Ahora, mientras aguardaba a que su amigo dejara de vomitar, Topo comprendió que esa noche se había parecido más a «los buenos tiempos» de lo que esperaba. Las copas, las canciones, los recuerdos habían sido buenos, pero a medianoche Topo quiso irse a casa; el alcohol se había agriado en su estómago y le dolía la cabeza. Fue entonces cuando Leo decidió sumarse a una timba en una habitación trasera. Ganaría suficiente dinero para largarse de ese «agujero». Por lo menos, eso fue lo que Topo creyó que su amigo había gangueado. Más tarde empezaron los empujones y los gritos en la mesa de juego después de que Leo perdiera todo su dinero. Luego llegaron los puñetazos y a continuación los echaron a patadas del bar. Después siguieron las protestas porque lo habían timado y un regreso a casa con amenazas constantes contra todos los varones de Grosseto. La autocompasión de Leo alcanzó su punto álgido cuando le pidió a Topo que detuviera el camión y, sin esperar a que parara del todo, bajó y entre arcada y arcada se perdió en la oscuridad de la noche. De eso hacía veinte minutos.

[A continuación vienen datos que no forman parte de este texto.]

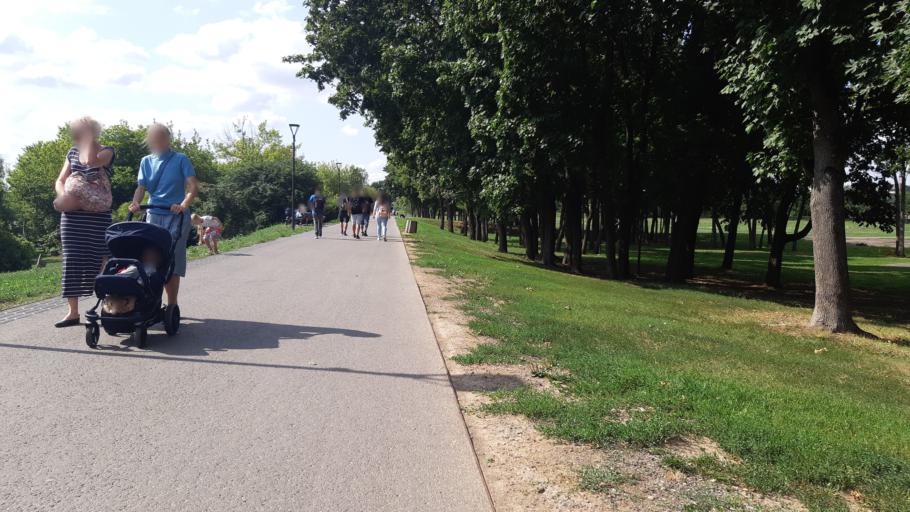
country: LT
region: Kauno apskritis
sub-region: Kaunas
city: Kaunas
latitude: 54.8961
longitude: 23.8812
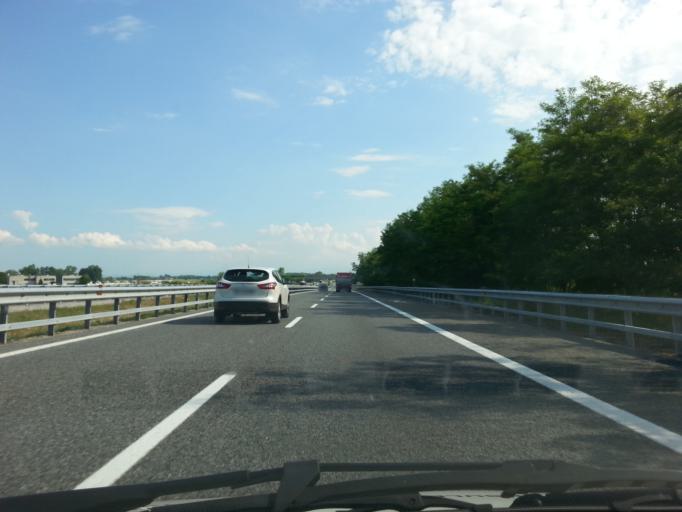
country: IT
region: Piedmont
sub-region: Provincia di Cuneo
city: Caramagna Piemonte
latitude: 44.7974
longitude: 7.7525
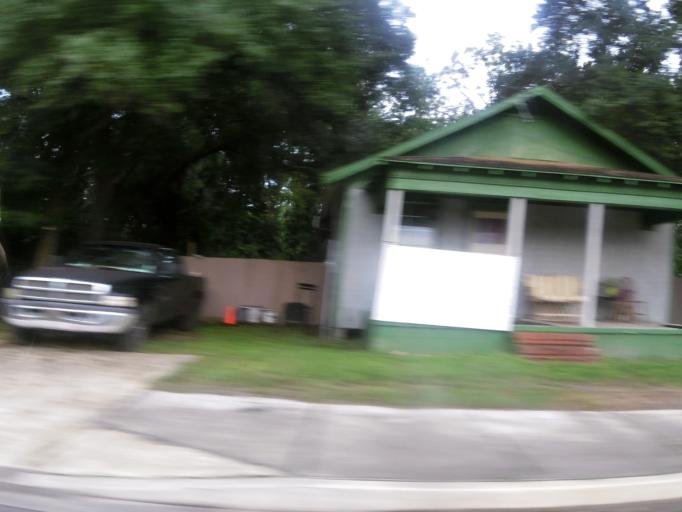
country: US
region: Florida
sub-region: Duval County
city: Jacksonville
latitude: 30.3417
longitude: -81.7055
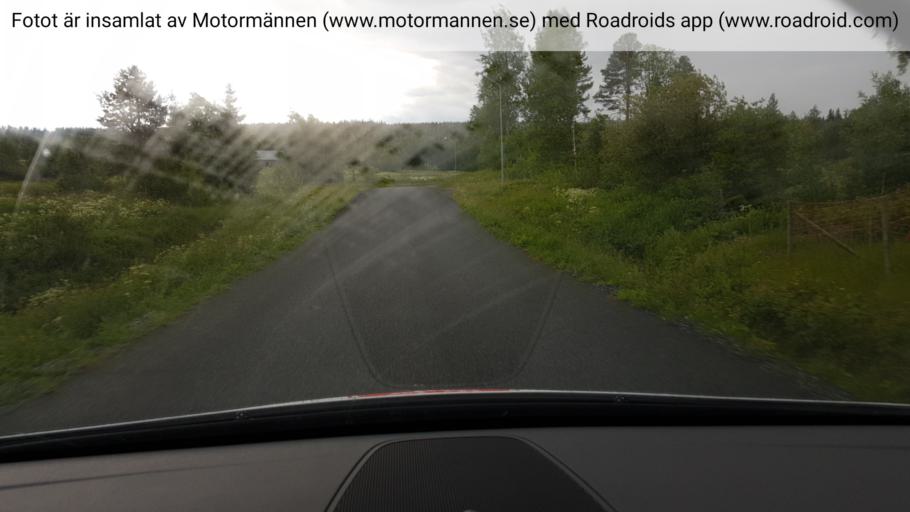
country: SE
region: Jaemtland
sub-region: OEstersunds Kommun
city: Lit
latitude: 63.5652
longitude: 14.9506
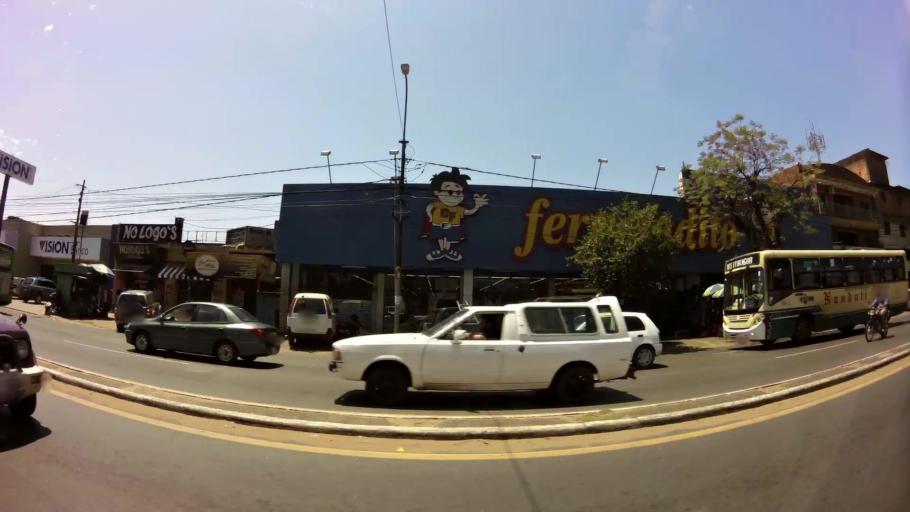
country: PY
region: Central
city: Fernando de la Mora
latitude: -25.3232
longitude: -57.5546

Topo solo alcanzaba a adivinar con la vista bultos formados por rocas y cactos. Sabía que uno de esos bultos inmóviles debía de ser Leo, pero como los vómitos habían cesado, no podía asegurarlo.

—Leo, ¿estás bien?

Silencio.

Leo se arrodilló con esfuerzo y celebró la oscuridad que le rodeaba. Su aspecto era horrible, de eso no tenía duda. Recordó que durante la lucha le habían desgarrado la chaqueta y que el pantalón se le había roto en una de las rodillas cuando se desplomó en la calzada. Había perdido todo el dinero y su traje estaba destrozado. Se llevó una mano a la cabeza. Por lo menos conservaba el sombrero. Trató de levantarse pero no lo consiguió.

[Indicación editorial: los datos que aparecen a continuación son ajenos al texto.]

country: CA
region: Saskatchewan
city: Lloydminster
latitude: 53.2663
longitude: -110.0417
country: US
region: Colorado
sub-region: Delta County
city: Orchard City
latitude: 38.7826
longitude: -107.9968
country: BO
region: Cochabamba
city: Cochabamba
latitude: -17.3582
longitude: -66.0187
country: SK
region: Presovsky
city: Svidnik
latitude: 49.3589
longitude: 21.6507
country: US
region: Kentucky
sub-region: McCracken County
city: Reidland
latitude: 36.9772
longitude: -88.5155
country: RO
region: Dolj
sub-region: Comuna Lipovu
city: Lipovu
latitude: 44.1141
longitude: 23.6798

Topo volvió a gritar su nombre desde el camión. Arrodillado frente a una roca, Leo dejó escapar un sonido. Quiso que fuera una palabra, quizá una frase, algo que comunicara a Topo que estaba bien, pero en lugar de eso salió el grito de un animal dolorido y aterrado. Leo gimoteó con rabia en dirección al cielo. Era lo más parecido a una oración que había pronunciado en muchos años. ¿Por qué había regresado? ¿Por qué Dios había vuelto a atraparlo en ese lugar? ¿Por qué Dios continuaba humillándolo y burlándose de él? Quizá sus gemidos se pareciesen a una plegaria, pero Leo descubrió con sorpresa que también eran una provocación, porque mientras se aferraba a la roca sintió crecer en su corazón el desafío y arrojó su desprecio hacia el cielo. Ni palabras ni pensamientos, solo una rabia abstracta que invadió la mente y le hizo lanzar el reto contra los dientes de Dios. No aceptaría ese destino, no aceptaría una vida entera de descrédito en Santo Fico. Costara lo que costase, escaparía, y esta vez nada conseguiría engatusarlo para que regresara. Desafió a Dios a que lo detuviera.

Se levantó penosamente y buscó en la carretera la silueta del camión.

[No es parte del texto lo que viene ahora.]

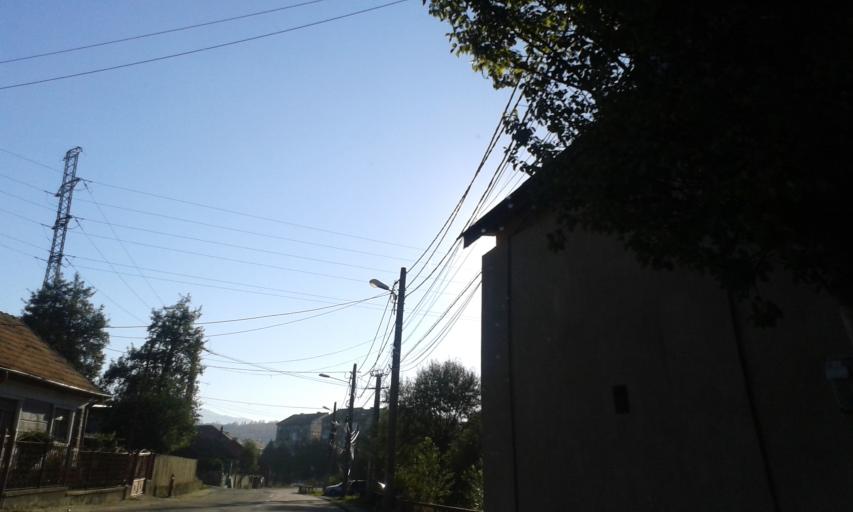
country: RO
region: Hunedoara
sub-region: Municipiul Petrosani
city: Petrosani
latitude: 45.4240
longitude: 23.3778
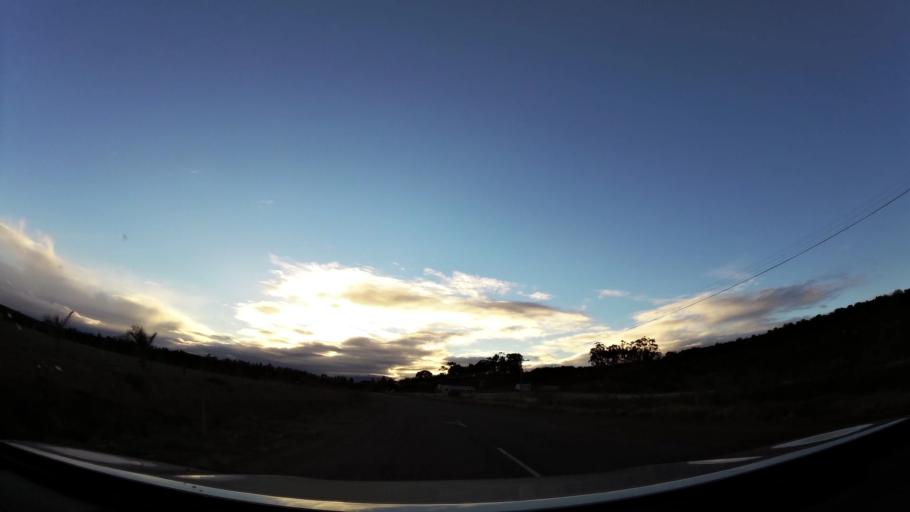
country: ZA
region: Western Cape
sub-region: Eden District Municipality
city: Riversdale
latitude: -34.0768
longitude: 20.9211
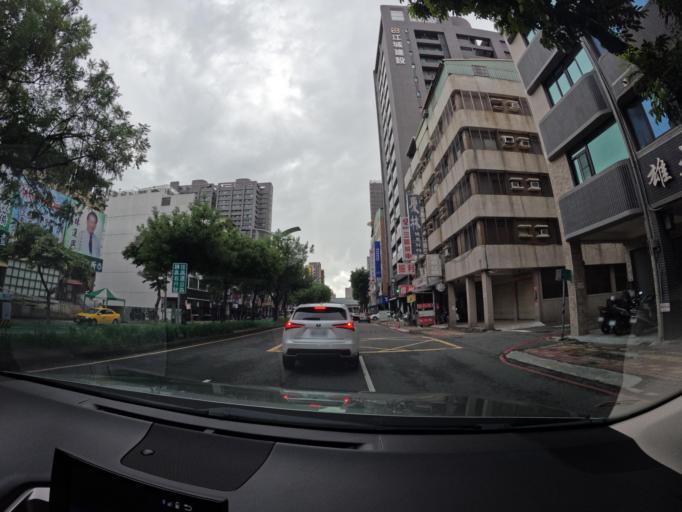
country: TW
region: Taiwan
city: Fengshan
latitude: 22.6371
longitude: 120.3396
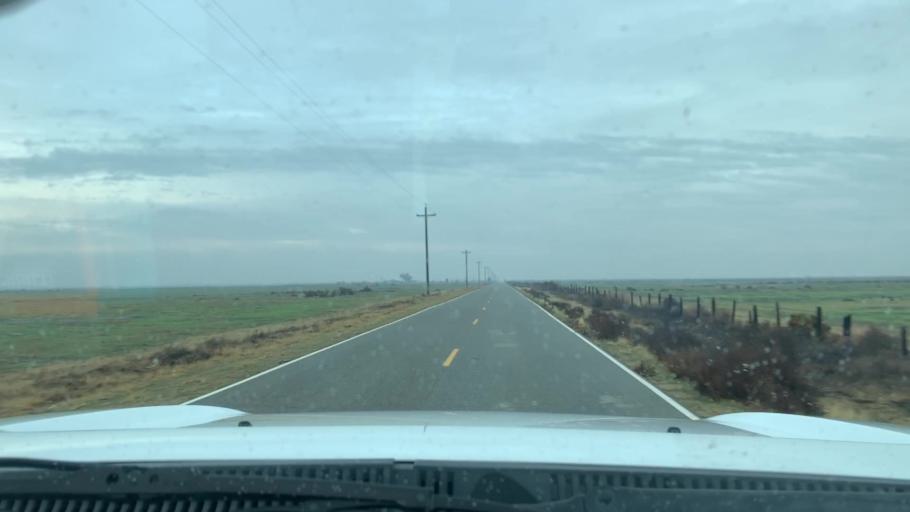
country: US
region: California
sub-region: Kern County
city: Lost Hills
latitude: 35.6905
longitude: -119.5797
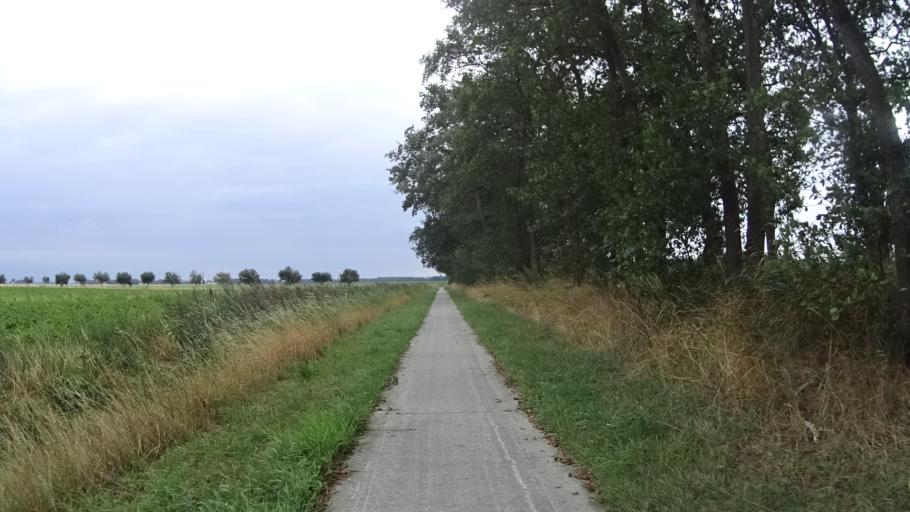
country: NL
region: Groningen
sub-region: Gemeente Slochteren
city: Slochteren
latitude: 53.2070
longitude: 6.8344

—Estoy bien. Voy hacia allí.

Su voz seguía sonando gangosa, pero había recuperado cierta dignidad. Se sacudió el traje y se enderezó la corbata. Luego dio una docena de pasos vacilantes antes de tropezar con una roca alta y delgada que se sostenía extrañamente en el suelo por uno de sus extremos. Leo cayó sobre un cacto y las espinas lo instaron a levantarse de un salto, acción que acompañó con un alarido y una serie de maldiciones. Poco después volvía a dar traspiés por el campo en dirección al camión.

Leo no se molestó en prestar atención a la roca que le había hecho la zancadilla, y sin duda estaba demasiado borracho para reparar en el destello metálico que la luz de la luna reveló enterrado debajo.